Che chiama, (ove dannar dovria il consorte)
Crudele, e ingiusto il vento il mare, e ’l fato.
Dove piange la sua mentita morte,
Pianger dovrebbe il suo più crudo stato.
Si veste tutta à bruno ella, e la corte,
Al tempio và di panni oscuri ornato,
E l’otiose essequie à la fals’ombra
Fà sù ’l tumul cantar, che nulla ingombra.
Hor che farà la tua pianta germana,
Che si stà ne la torre imprigionata,
Ch’esca non vuol de l’odiosa tana
Chi l’hà in custodia, il muro, e la ferrata.

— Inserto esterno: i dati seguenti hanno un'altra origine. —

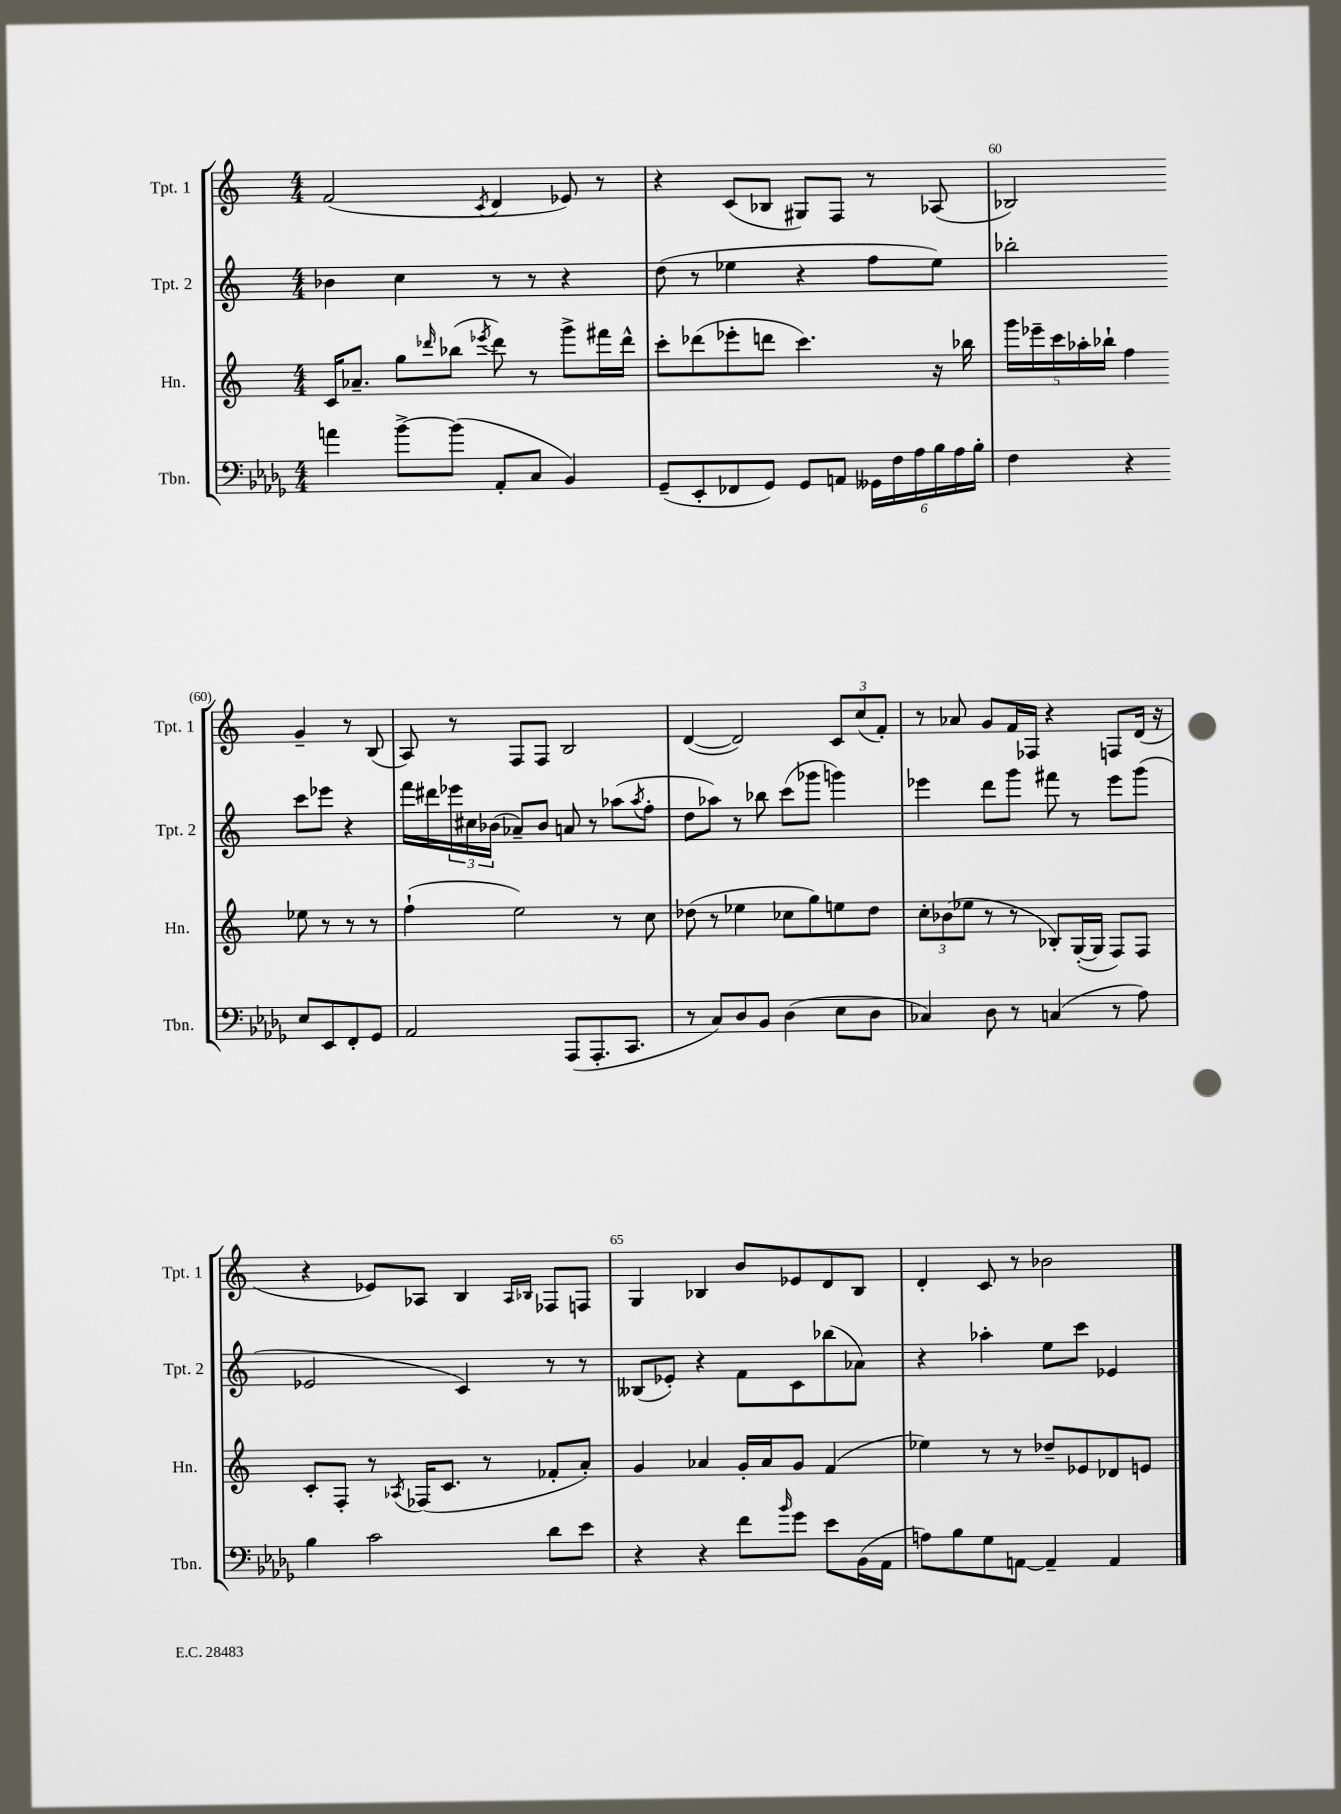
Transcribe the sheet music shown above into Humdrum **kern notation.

Le manca per ridir la voce humana
Il torto, c’hà il Re fatto à la cognata:
Per farlo al fin sapere à la sirocchia,
Le servì il subbio, il fuso, e la conocchia.
Per rimaner dal gran dolor men vinta,
E fuggir l’otio, havea l’afflitta tolta
Bavella cruda, e seta usata, e tinta,
E in fil ridotta, e intorno al fuso avolta.
Poi ne fece lina tela, ove dipinta
Havea del Re l’ingiuria infame, e stolta,
E v’havea il caso suo talmente impresso,
Che chiaro si leggea tutto ’l successo.
Quanto contrario al tuo desir l’effetto
Fù nel formar l’industrioso panno,
Tu per alleggerir la pena al petto,
Ti desti tutta al subbio intorno à un’anno.
Ma pingendo il tuo mal, l’altrui difetto
Ti ricordo ogni punto il biasmo, e ’l danno,
E ’l tesser, che ’l tuo duol dovea far meno,
Ti fè irrigar di doppio lutto il seno.
Con sospiri infiniti, e amaro pianto
L’historiata tela al fin condusse:
Indi piegolla, e le fè intorno un manto,
Perche vista per via d’alcun non fusse.
Poi con cenni, e lusinghe operò tanto,
Ch’al fin la muta al suo voler ridusse,
E capace la fè, che quel presente
Portasse à la Reina ascosamente.
Lieta l’astuta vecchia il toglie, e ’l porta,
Che d’acquistarne il beveraggio crede,
E come spiritosa, e bene accorta
A la Reina il dà, ch’alcun no ’l vede,
E accenna, ch’entro v’è cosa, ch’importa,
E ’n ricompensa qualche cosa chiede.
La liberal Reina il cenno intende,
E contenta la muta, e ’l panno prende.
Come poi le sue luci apron le porte
Al miserabil verso, che discopre
L’obbrobrioso incesto del consorte,
E tutte l’altre sue malefich’opre,
Quanto entro l’ira il duol l’occupi forte,
Mostra il morto color, che ’l volto copre,
Bench’à cangiarsi il suo color stà poco,
E infiamma il viso suo d’ira, e di foco.
Ben disforgare il duol cerca, e lo sdegno,
Che dentro la consuma, e la disface,
Ma per non si scoprir non ne fa segno,
Ma frena il pianto, e ’l grido, e duolsi, e tace.
Come un rinchiuso acceso arido legno
Suol render maggior caldo à la fornace,
Cosi la doglia in lei chiusa, e ristretta
Rende più acceso il core à la vendetta.
Lo stupro fatto à la sorella amata,
Il tolto honore al sangue Attico regio,
L’haver la lingua toltale, e fregiata
La stirpe sua di cosi infame fregio
La rendon si rabbiosa, e disperata,
Che la sua vita non ha punto in pregio,
Ma cerca tutta imaginando intesa,
Che la vendetta superi l’offesa.
Havea tutto ’l zodiaco il Sol trascorso,
E dato il ghiaccio, e ’l foco al nostro lido,
Et ogni segno in quel viaggio occorso
Gli havea per trenta dì concesso il nido;
Et era giunto il dì, ch’allenta il morso
Al muliebre irragionevol grido;
Il dì, nel qual le donne insane vanno,
E ch’al bimatre Dio l’officio fanno.